Copy each line of the entries below that contains the string "reveals".

◇ ◇ ◇ ◇ ◇

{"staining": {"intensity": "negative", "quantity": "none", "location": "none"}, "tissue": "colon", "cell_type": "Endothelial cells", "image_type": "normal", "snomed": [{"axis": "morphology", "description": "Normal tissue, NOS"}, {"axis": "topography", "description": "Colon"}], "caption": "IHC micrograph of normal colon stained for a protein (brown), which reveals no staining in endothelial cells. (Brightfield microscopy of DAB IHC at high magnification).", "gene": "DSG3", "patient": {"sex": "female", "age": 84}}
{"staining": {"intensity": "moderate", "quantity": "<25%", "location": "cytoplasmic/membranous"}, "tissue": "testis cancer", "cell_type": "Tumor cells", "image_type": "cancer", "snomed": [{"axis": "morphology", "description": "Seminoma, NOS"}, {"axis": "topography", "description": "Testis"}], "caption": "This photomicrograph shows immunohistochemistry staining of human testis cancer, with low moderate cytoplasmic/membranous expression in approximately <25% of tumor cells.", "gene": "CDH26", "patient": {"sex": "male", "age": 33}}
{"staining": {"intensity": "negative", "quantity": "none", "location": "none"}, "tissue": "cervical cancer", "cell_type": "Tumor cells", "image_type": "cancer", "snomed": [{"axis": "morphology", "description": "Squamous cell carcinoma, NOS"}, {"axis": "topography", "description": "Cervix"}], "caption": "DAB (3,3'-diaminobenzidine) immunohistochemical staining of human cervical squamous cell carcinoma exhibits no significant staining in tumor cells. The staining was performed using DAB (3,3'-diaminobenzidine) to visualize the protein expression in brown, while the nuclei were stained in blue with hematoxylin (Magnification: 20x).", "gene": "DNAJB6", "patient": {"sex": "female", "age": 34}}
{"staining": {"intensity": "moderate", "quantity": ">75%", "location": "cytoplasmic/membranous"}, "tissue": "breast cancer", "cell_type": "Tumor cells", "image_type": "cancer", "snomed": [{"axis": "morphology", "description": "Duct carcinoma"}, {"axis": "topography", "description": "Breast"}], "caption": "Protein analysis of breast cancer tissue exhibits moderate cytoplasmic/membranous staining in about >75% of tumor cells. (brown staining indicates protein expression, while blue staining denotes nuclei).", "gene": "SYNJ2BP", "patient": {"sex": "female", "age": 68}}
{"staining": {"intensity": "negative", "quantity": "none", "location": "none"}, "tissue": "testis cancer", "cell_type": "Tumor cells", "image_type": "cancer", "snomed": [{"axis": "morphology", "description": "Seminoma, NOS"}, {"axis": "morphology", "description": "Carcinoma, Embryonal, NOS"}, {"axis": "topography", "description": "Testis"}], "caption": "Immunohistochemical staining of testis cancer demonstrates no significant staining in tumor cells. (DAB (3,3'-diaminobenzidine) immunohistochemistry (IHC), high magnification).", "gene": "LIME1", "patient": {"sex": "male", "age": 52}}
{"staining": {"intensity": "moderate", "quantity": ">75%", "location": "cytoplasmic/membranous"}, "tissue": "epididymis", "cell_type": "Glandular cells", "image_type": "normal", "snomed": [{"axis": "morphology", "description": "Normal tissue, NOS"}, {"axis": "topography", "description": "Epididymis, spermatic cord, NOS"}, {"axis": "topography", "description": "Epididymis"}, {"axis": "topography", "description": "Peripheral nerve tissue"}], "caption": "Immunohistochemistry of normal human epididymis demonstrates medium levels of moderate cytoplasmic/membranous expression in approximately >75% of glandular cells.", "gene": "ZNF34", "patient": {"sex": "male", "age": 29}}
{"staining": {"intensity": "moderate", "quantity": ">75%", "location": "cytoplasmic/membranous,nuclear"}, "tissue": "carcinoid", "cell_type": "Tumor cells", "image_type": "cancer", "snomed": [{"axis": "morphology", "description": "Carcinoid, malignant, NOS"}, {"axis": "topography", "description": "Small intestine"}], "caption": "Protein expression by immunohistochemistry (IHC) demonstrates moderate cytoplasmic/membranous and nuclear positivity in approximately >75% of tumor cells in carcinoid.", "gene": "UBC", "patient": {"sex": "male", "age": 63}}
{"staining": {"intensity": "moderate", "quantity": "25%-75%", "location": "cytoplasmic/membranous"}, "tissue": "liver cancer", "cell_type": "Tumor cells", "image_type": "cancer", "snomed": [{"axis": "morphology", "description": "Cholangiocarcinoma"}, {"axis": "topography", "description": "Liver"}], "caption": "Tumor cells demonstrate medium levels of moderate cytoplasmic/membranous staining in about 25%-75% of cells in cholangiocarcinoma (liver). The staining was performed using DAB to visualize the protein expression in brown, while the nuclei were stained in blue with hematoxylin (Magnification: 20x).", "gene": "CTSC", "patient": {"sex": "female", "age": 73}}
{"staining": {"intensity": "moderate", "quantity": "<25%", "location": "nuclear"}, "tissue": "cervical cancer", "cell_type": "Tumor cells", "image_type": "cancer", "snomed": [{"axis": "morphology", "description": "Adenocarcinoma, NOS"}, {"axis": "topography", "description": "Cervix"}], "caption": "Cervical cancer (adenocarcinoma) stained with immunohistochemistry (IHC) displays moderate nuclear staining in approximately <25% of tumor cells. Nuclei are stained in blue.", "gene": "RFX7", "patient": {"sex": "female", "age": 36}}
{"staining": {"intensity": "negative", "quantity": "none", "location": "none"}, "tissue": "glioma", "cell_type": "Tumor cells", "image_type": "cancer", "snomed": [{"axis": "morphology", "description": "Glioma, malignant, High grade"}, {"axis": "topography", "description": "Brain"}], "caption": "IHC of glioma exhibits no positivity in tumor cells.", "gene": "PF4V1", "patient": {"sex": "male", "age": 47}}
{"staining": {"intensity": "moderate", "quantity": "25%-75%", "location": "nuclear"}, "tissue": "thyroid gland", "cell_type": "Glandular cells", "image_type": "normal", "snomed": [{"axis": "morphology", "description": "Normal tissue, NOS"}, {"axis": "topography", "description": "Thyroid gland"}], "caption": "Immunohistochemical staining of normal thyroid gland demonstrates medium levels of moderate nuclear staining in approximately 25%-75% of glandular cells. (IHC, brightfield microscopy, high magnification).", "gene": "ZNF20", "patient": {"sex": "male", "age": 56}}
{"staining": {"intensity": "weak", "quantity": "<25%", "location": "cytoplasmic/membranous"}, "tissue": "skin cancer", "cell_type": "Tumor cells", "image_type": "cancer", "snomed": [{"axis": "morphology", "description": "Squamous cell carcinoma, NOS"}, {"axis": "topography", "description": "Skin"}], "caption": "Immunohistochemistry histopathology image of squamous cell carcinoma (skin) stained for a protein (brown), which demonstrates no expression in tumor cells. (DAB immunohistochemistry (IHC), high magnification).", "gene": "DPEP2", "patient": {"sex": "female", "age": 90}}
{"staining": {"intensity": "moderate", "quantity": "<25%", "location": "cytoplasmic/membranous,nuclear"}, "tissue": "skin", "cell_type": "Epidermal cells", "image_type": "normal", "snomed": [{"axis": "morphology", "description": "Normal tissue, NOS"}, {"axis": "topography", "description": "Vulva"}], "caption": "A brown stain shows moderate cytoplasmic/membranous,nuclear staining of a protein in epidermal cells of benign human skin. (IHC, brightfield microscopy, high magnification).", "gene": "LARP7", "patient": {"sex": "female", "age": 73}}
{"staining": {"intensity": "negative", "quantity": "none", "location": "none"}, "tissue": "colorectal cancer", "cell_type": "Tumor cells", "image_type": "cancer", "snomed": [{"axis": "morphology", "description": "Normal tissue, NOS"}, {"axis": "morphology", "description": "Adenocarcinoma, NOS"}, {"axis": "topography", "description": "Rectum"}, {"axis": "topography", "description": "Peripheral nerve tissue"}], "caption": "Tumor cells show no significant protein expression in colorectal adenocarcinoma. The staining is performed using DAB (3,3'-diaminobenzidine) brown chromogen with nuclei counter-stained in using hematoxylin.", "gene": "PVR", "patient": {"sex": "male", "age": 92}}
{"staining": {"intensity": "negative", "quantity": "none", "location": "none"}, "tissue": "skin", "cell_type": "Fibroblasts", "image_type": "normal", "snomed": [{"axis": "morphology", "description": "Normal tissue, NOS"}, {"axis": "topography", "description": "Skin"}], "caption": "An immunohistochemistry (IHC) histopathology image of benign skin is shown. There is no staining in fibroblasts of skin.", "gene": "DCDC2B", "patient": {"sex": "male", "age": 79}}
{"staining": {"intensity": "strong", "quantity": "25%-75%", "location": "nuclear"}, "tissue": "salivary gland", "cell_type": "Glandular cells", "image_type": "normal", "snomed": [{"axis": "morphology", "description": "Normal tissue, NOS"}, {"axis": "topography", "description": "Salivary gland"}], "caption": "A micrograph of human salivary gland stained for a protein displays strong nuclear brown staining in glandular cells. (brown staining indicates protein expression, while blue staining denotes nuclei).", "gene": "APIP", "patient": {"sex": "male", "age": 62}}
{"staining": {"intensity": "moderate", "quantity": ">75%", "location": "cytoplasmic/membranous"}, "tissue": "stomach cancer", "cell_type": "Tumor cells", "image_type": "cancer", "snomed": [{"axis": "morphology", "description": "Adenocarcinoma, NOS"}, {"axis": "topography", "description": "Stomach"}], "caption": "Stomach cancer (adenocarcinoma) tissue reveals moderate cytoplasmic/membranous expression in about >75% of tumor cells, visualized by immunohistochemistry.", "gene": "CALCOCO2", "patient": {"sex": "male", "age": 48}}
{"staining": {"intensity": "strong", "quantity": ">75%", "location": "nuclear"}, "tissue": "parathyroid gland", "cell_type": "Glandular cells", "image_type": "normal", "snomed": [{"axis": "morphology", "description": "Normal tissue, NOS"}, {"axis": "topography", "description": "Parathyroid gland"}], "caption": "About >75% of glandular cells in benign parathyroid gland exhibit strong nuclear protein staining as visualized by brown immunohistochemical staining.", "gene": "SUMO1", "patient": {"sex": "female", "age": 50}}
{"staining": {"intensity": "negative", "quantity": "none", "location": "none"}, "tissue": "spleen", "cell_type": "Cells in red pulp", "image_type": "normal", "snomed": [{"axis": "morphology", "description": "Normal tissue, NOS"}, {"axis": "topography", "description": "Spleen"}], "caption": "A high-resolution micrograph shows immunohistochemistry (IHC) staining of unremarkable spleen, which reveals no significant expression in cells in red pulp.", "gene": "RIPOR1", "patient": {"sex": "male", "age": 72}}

◇ ◇ ◇ ◇ ◇

- _REPLY_:
{"staining": {"intensity": "negative", "quantity": "none", "location": "none"}, "tissue": "colon", "cell_type": "Endothelial cells", "image_type": "normal", "snomed": [{"axis": "morphology", "description": "Normal tissue, NOS"}, {"axis": "topography", "description": "Colon"}], "caption": "IHC micrograph of normal colon stained for a protein (brown), which reveals no staining in endothelial cells. (Brightfield microscopy of DAB IHC at high magnification).", "gene": "DSG3", "patient": {"sex": "female", "age": 84}}
{"staining": {"intensity": "moderate", "quantity": ">75%", "location": "cytoplasmic/membranous"}, "tissue": "stomach cancer", "cell_type": "Tumor cells", "image_type": "cancer", "snomed": [{"axis": "morphology", "description": "Adenocarcinoma, NOS"}, {"axis": "topography", "description": "Stomach"}], "caption": "Stomach cancer (adenocarcinoma) tissue reveals moderate cytoplasmic/membranous expression in about >75% of tumor cells, visualized by immunohistochemistry.", "gene": "CALCOCO2", "patient": {"sex": "male", "age": 48}}
{"staining": {"intensity": "negative", "quantity": "none", "location": "none"}, "tissue": "spleen", "cell_type": "Cells in red pulp", "image_type": "normal", "snomed": [{"axis": "morphology", "description": "Normal tissue, NOS"}, {"axis": "topography", "description": "Spleen"}], "caption": "A high-resolution micrograph shows immunohistochemistry (IHC) staining of unremarkable spleen, which reveals no significant expression in cells in red pulp.", "gene": "RIPOR1", "patient": {"sex": "male", "age": 72}}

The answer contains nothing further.